**To-do list**
a) From the passage on recovering a borrowed note, translate this sentence into French: "To continue, let us try to enumerate the different points of recovery of the controlled note."
b) In the passage on recovering a borrowed note, rewrite the part that opens with the words containing "In the latter" and closes with "necessary moves himself.", substituting "magician" for every "performer".

Having dealt rather generously, but indeed not exhaustively, with note switches, there then follows the denoument to any planned routine, the recovery of the note. This again may be divided into two categories. 1, the recovery of the actual note, which has not been switched for a dummy, but merely retained under control of the performer, while the note in its supposed container was vanished, burnt or otherwise destroyed and, 2 the "recovery" of a planted note, one which was actually "there" before the genuine note was borrowed !

In the latter case, conditions are very much more easy, for the performer, after having decided from whence the "restored" note shall be recovered, can make his preparations at his leisure, but in the former case, the note under control has either to be passed to an assistant for him or her to disposing of it, or the performer has to make the necessary moves himself.

If the reader will turn back to last month's issue, page 268 and re-read the paragraphs under the sub-title "Blow Pipe" I think he will agree that this routine is about the easiest of its type that one could conceive, for the performer, "before their very eyes", actually places the note into the gadget from which it will later be produced. I refer, of course, to the thumb tip, although the audience does not, or should not, know of its existence, the note being placed into the thumb tip in the tube and later recovered from the thumb tip in the envelope.

placing the borrowed note into an envelope, secretly extracting it again via the thumb tip, and later reproducing the same note from another examined and sealed envelope. Or, as a substitute for the second envelope, the performer may use his wallet, extracting the note and leaving the thumb tip behind.

The reader could, no doubt, concoct other variations. When it is realised that the thumb tip is about the best known method of keeping a note under control, I am sure that those interested will set about devising other routines for themselves. For a start, try out the tube and envelope above mentioned, and it may be that you won't bother further, for, from experience, I can state that it does require a lot of beating.

To continue, let us try to enumerate the different points of recovery of the controlled note.

" borrowed cigarette "

**Data excerpt**

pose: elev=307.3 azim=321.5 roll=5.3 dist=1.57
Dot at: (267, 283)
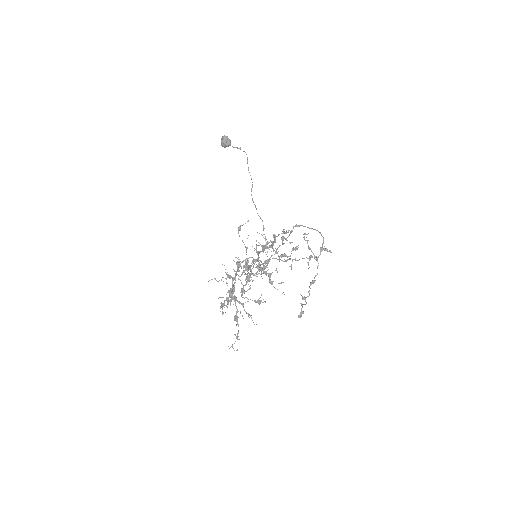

**Set of answers**
a) Pour continuer, essayons d'énumérer les différents points de récupération du billet contrôlé.

b)
In the latter case, conditions are very much more easy, for the magician, after having decided from whence the "restored" note shall be recovered, can make his preparations at his leisure, but in the former case, the note under control has either to be passed to an assistant for him or her to disposing of it, or the magician has to make the necessary moves himself.